September 28, 2007

'Citizen Journalists' Evade Blackout On Myanmar News

P1-AJ134_Burman_20070927222652.jpg In the age of YouTube, cellphone cameras and text messaging, technology is playing a critical role in helping news organizations and international groups follow Myanmar's biggest protests in nearly two decades. The Wall Street Journal reports.

"Citizen witnesses are using cellphones and the Internet to beam out images of bloodied monks and street fires, subverting the Myanmar government's effort to control media coverage and present a sanitized version of the uprising.

... The BBC, which has a Burmese language Web site and radio service, is encouraging its audience to send in photos, like the ones it received of a monk's monastery that had been ransacked by authorities.

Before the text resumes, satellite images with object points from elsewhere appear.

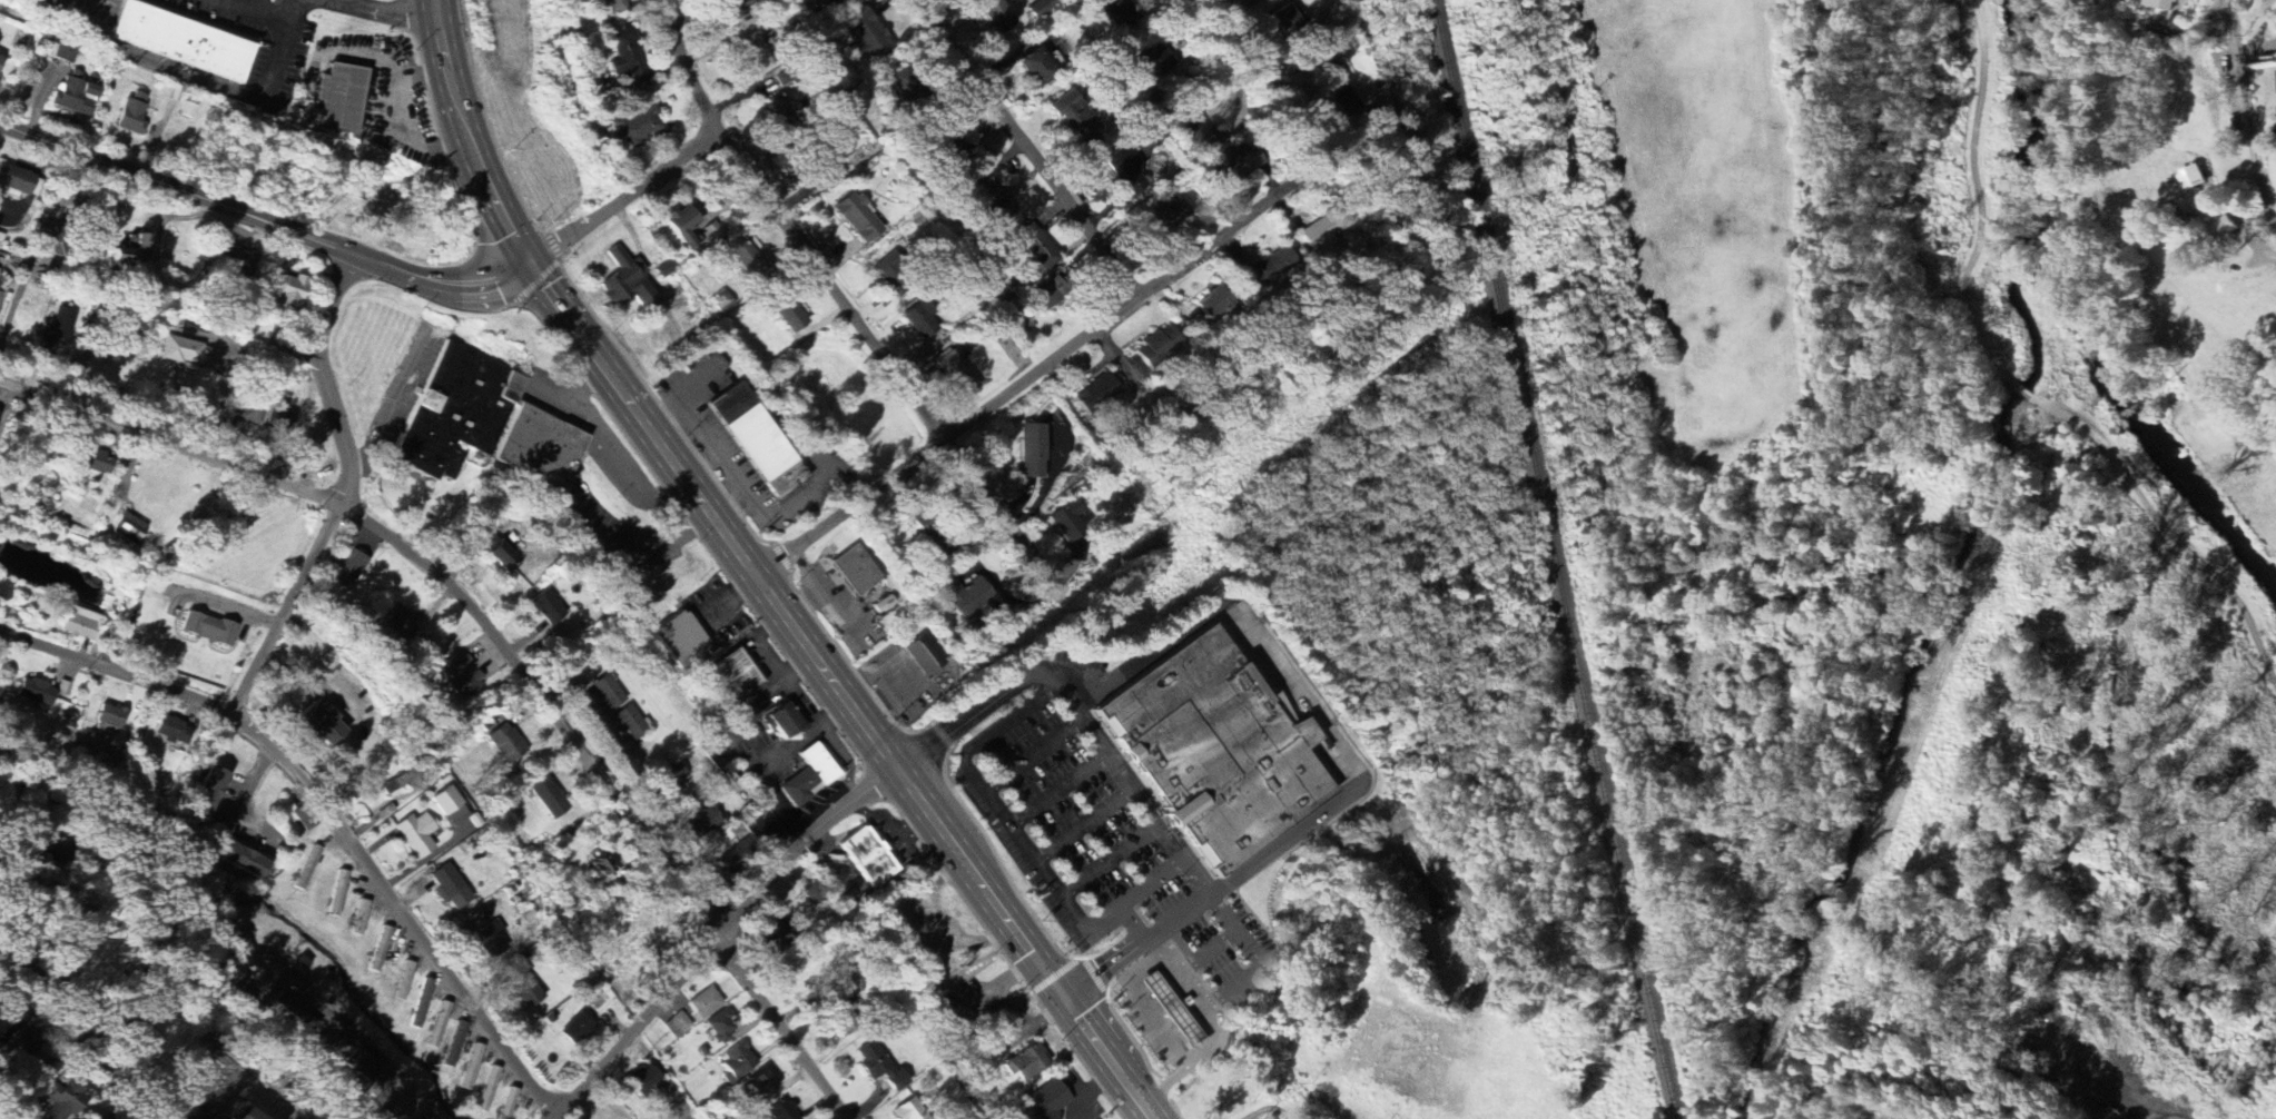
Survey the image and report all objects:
building: (826, 2)
building: (740, 5)
building: (2161, 5)
building: (612, 7)
road: (382, 10)
road: (253, 11)
building: (1116, 13)
building: (997, 16)
building: (1286, 21)
building: (865, 37)
building: (182, 41)
building: (753, 49)
building: (627, 56)
building: (0, 60)
building: (1155, 60)
road: (690, 66)
building: (1038, 67)
road: (1272, 78)
road: (196, 79)
building: (906, 87)
building: (75, 96)
building: (1341, 98)
building: (342, 99)
building: (782, 114)
building: (132, 115)
road: (2246, 115)
building: (1077, 120)
road: (400, 123)
building: (638, 127)
building: (1194, 133)
road: (1029, 149)
building: (951, 151)
building: (1233, 167)
building: (1126, 171)
building: (2193, 179)
building: (16, 181)
road: (1980, 196)
road: (624, 198)
building: (990, 201)
building: (857, 219)
building: (1165, 220)
road: (262, 221)
building: (684, 225)
building: (1323, 230)
building: (2224, 232)
building: (709, 234)
power tower: (1942, 244)
building: (1036, 248)
building: (132, 253)
building: (745, 259)
building: (229, 262)
building: (1268, 269)
building: (626, 284)
building: (287, 293)
building: (1048, 295)
building: (1214, 305)
building: (790, 317)
building: (922, 321)
building: (57, 331)
building: (1158, 347)
road: (1067, 350)
building: (181, 351)
road: (894, 369)
building: (958, 372)
park: (2016, 372)
road: (2020, 388)
road: (225, 391)
building: (1096, 395)
building: (250, 412)
building: (280, 418)
road: (698, 427)
building: (756, 439)
building: (1031, 452)
building: (93, 461)
road: (344, 493)
road: (787, 501)
building: (1065, 523)
building: (130, 529)
road: (2164, 531)
building: (933, 535)
building: (504, 558)
railway: (1554, 559)
building: (350, 570)
building: (856, 571)
road: (748, 578)
building: (964, 596)
road: (224, 605)
building: (548, 609)
building: (399, 623)
building: (80, 624)
building: (208, 629)
building: (680, 639)
road: (507, 646)
building: (923, 656)
building: (461, 677)
building: (732, 679)
road: (1296, 691)
building: (36, 692)
building: (608, 693)
road: (350, 704)
building: (110, 718)
building: (784, 721)
building: (322, 724)
building: (629, 724)
building: (173, 732)
building: (506, 744)
building: (809, 776)
building: (671, 779)
road: (1126, 783)
building: (209, 790)
building: (549, 799)
road: (332, 807)
building: (451, 807)
building: (701, 821)
building: (417, 834)
building: (48, 850)
building: (869, 858)
building: (244, 862)
building: (602, 867)
road: (3, 876)
building: (450, 889)
building: (360, 918)
road: (1236, 930)
road: (718, 939)
building: (490, 941)
road: (1182, 979)
road: (201, 981)
road: (1240, 984)
building: (527, 992)
building: (421, 1004)
building: (703, 1005)
building: (291, 1009)
road: (337, 1011)
building: (1174, 1013)
building: (841, 1018)
road: (1214, 1024)
building: (438, 1025)
building: (677, 1026)
building: (720, 1027)
building: (577, 1029)
building: (17, 1036)
road: (86, 1045)
building: (454, 1045)
building: (1029, 1062)
building: (737, 1063)
building: (361, 1067)
building: (471, 1067)
building: (880, 1068)
road: (1186, 1068)
building: (645, 1082)
building: (759, 1086)
building: (488, 1090)
building: (404, 1099)
building: (65, 1101)
road: (1149, 1101)
building: (508, 1103)
building: (1042, 1103)
building: (911, 1110)
building: (782, 1111)
building: (243, 1113)
building: (1276, 1118)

Time Warner Inc.'s CNN, which had its own reporter in Myanmar on Wednesday, has also been airing 65 clips and pictures from tourists and Myanmar residents sent in via its "ireport" citizen-journalist system.

"When traditional methods and professional journalists can't provide footage, and personal safety allows, citizens rise to the challenge time and again, often with remarkable material," said Ellana Lee, the managing editor of CNN Asia Pacific in an email. "Even in countries like Myanmar, the spread of the Internet and mobile phones has meant that footage will always continue to get through and the story will be told, one way or another."

Still, working with inexperienced journalists can be a challenge for news organizations that want to publish credible, balanced information. Reuters, which has a reporter stationed in Yangon, says content from citizen journalists is rigorously checked for accuracy.

Speaking of his correspondents, Aung Zaw, the editor of Irrawaddy, says, "They are doing their job on the ground, and nobody is even giving them the assignment. It is our job to check again with our sources, to see how close to the truth it is."